The lands and waters we now call Australia were possessed by a violent process of “gradual eviction” and degradation of the environment, something that continues to occur to this day (particularly if mining or potential fracking is involved).
There has been no consent given and no treaty made.
The failure to ‘treat’ has meant that our treatment of Aboriginal and Torres Strait Islander peoples has created all these gaps, which we belatedly seek to close. And we keep getting it wrong. The COAG Closing the Gap policy begun by Prime Minister Rudd was tainted by the continuation of the Northern Territory Emergence ‘Intervention’. The promise of Mabo and the dismissing of the myth of terra nullius was made conditional by the Native Title Act and then tortuous by John Howard’s ‘Ten Point Plan’.
More recently, after years of discussion and consultation, recognition of the legal status and rights of Aboriginal and Torres Strait Islander peoples as the First Peoples of Australia, culminating in the gracious Statement from the Heart, was summarily dismissed by the Turnbull Government.
Each positive step is met and checkmated by non-Indigenous fear to commit.
We are a nation with arrested development and historical amnesia.
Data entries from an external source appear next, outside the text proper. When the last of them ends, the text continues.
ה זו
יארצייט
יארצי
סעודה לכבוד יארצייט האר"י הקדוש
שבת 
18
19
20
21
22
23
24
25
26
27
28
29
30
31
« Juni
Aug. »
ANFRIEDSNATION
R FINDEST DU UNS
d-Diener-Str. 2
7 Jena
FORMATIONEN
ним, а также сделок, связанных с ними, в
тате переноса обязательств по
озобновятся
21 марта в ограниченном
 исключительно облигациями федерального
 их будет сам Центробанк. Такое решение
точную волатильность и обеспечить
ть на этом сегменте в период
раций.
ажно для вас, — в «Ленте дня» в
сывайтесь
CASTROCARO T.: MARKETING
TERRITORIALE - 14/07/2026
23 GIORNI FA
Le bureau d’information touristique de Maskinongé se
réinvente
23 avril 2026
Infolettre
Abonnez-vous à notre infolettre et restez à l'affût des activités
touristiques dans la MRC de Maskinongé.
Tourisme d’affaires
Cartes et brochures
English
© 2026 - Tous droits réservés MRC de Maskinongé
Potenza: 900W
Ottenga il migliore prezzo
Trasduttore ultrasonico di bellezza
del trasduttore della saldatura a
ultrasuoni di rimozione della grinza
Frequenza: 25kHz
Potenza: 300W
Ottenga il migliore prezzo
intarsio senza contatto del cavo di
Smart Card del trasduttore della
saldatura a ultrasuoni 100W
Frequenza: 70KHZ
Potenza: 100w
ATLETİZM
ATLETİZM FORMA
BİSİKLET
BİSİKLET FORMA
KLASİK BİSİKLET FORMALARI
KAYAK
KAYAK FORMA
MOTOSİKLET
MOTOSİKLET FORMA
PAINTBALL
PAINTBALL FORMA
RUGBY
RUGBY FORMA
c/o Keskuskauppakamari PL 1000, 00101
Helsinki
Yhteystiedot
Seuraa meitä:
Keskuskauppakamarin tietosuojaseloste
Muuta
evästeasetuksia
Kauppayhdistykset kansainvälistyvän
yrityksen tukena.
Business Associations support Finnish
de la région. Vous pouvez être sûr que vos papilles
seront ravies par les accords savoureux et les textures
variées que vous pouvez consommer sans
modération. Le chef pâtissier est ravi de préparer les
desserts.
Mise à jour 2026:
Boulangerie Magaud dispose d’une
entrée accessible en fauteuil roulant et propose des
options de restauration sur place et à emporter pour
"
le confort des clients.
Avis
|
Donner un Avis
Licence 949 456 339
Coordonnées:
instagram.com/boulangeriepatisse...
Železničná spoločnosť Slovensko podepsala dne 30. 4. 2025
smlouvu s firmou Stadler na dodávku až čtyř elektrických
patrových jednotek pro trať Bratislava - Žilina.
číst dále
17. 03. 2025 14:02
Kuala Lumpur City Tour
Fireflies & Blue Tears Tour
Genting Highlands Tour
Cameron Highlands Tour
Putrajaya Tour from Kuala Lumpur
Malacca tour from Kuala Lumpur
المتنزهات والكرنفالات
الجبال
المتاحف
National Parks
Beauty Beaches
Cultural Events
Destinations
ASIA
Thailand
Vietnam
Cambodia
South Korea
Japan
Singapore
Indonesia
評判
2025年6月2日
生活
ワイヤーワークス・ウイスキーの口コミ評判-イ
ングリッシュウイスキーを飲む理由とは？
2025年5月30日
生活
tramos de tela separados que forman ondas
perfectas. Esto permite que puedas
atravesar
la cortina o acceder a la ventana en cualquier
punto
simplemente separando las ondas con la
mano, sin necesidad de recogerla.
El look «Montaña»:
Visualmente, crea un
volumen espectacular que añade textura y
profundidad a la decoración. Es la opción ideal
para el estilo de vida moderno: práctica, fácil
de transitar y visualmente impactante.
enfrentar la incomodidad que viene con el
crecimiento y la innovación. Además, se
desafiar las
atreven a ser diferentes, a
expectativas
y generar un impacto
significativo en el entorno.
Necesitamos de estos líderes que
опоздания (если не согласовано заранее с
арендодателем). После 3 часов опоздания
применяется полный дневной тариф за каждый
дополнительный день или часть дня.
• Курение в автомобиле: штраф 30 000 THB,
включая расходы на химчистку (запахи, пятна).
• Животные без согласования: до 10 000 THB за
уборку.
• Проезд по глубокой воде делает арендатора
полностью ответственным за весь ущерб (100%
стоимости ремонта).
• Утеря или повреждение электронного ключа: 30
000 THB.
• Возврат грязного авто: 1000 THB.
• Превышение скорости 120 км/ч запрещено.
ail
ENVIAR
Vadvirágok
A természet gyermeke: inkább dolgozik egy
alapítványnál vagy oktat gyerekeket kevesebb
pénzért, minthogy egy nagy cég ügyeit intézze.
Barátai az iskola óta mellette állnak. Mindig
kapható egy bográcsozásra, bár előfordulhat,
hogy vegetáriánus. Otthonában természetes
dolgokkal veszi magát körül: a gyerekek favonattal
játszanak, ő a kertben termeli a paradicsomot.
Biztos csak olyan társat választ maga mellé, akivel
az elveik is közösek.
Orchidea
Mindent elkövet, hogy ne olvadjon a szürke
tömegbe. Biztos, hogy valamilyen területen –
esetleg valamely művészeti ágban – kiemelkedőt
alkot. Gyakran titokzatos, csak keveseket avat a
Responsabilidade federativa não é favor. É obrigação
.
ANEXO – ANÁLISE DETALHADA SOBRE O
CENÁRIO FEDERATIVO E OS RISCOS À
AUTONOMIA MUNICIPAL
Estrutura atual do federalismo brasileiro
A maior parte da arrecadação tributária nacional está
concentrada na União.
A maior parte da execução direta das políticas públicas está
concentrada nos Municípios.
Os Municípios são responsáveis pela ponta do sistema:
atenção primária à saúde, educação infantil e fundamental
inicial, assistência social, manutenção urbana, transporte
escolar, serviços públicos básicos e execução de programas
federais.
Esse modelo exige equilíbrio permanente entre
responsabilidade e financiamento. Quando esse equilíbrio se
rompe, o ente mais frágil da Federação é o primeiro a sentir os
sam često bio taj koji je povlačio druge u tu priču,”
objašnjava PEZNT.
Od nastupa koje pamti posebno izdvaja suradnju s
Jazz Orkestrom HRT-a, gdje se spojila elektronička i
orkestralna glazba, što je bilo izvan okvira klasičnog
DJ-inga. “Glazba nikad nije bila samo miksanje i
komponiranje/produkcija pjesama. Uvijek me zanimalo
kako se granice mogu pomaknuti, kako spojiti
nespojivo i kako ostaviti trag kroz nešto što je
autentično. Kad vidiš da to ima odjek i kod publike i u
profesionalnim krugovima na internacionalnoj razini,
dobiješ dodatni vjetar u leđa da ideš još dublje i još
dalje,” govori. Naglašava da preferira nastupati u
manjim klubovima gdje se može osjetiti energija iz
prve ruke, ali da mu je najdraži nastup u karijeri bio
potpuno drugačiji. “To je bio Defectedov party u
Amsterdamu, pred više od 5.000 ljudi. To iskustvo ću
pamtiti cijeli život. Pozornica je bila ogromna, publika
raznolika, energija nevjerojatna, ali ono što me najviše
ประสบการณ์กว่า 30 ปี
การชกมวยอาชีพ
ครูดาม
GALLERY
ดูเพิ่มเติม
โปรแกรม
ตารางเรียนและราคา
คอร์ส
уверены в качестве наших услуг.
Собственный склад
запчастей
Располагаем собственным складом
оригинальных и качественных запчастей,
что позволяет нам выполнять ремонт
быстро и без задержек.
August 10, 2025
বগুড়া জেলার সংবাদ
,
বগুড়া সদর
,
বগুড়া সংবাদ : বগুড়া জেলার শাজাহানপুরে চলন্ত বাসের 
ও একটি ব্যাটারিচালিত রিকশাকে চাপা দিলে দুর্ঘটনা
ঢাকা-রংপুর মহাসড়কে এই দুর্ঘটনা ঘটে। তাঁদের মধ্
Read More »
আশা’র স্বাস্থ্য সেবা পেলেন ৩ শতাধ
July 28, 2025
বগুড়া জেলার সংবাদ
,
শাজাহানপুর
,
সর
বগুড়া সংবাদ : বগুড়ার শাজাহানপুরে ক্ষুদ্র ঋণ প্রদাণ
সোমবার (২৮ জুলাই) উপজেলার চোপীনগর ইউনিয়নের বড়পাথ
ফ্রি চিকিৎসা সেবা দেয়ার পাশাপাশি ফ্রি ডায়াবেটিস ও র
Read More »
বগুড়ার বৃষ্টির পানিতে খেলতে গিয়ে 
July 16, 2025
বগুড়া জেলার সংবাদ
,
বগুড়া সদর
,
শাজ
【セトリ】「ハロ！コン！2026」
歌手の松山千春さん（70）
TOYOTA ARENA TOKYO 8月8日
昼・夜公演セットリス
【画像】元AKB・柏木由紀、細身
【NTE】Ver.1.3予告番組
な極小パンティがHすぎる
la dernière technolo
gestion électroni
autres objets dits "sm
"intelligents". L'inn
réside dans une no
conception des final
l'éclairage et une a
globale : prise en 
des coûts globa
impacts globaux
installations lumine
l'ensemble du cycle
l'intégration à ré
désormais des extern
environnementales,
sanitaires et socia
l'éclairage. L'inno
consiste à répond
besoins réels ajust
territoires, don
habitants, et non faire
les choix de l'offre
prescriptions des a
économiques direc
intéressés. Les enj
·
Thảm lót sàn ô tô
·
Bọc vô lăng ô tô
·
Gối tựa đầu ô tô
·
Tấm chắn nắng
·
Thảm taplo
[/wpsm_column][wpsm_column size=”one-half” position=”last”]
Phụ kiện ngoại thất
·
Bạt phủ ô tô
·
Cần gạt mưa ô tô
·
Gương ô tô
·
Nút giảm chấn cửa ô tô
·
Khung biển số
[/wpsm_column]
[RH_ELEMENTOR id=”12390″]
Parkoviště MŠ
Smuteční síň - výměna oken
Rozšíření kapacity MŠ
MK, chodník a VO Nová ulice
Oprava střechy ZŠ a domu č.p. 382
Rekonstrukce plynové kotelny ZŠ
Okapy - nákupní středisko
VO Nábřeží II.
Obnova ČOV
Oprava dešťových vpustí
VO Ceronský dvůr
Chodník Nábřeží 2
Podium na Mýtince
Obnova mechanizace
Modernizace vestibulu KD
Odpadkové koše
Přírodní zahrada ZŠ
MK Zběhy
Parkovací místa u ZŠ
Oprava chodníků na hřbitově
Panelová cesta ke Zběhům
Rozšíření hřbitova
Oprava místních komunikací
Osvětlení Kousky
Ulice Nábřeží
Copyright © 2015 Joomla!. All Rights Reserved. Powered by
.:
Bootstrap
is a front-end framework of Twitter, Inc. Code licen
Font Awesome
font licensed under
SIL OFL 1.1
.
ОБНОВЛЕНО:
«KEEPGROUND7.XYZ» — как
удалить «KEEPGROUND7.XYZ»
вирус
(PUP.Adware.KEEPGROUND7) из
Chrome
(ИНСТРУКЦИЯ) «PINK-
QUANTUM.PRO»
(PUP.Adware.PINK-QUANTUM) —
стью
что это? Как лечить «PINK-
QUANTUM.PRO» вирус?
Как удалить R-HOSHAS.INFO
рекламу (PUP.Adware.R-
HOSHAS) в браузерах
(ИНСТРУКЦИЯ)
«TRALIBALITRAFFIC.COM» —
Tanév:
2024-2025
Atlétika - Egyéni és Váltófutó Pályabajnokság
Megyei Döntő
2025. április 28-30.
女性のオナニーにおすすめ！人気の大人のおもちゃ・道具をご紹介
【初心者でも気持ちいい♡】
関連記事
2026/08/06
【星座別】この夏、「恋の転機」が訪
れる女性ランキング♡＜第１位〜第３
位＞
To think that the 26th of January could ever be a day of unity for the nation is to make insult and forgetting a national past-time. If we non-Indigenous Australians had been invaded in the Second World War would we want to celebrate? To think that singing “we are young and free” in our national anthem is OK from the point of view of those who belong to the oldest continuing cultures in the world and who have their rights continually denied is to indulge in conceit. To think that having the symbol of invasion in the top left corner of our flag creates a sense of nationhood is to fail completely to disavow from the many crimes of the past.
Aboriginal activist, film-maker, playwright and singer-songwriter, Richard Frankland talks about a “Tomorrow Australia”; an Australia with a new National Day, a new Anthem, a new Flag, and, more importantly, a new nationhood founded on the recognition of Aboriginal and Torres Strait Islander rights to self-determination, grounded in the First Peoples connection and oversight of its lands and waters and accepting of the many peoples who live here today.
That latter point is a gracious and undeserved aspect of his vision. But until we begin to collectively seek to build that ‘Tomorrow Australia’ and until the gap in non-Indigenous people’s relationship with the First Peoples is closed on the back of respect and commitment, we will forever be left with empty rituals and statistics in Canberra each February. We all need First Peoples Voices to be heard, truth-telling to occur across the land, and, most of all, a process of treaty-making to close the gap.
Dr Peter Lewis is the President of ANTaR’s National Board.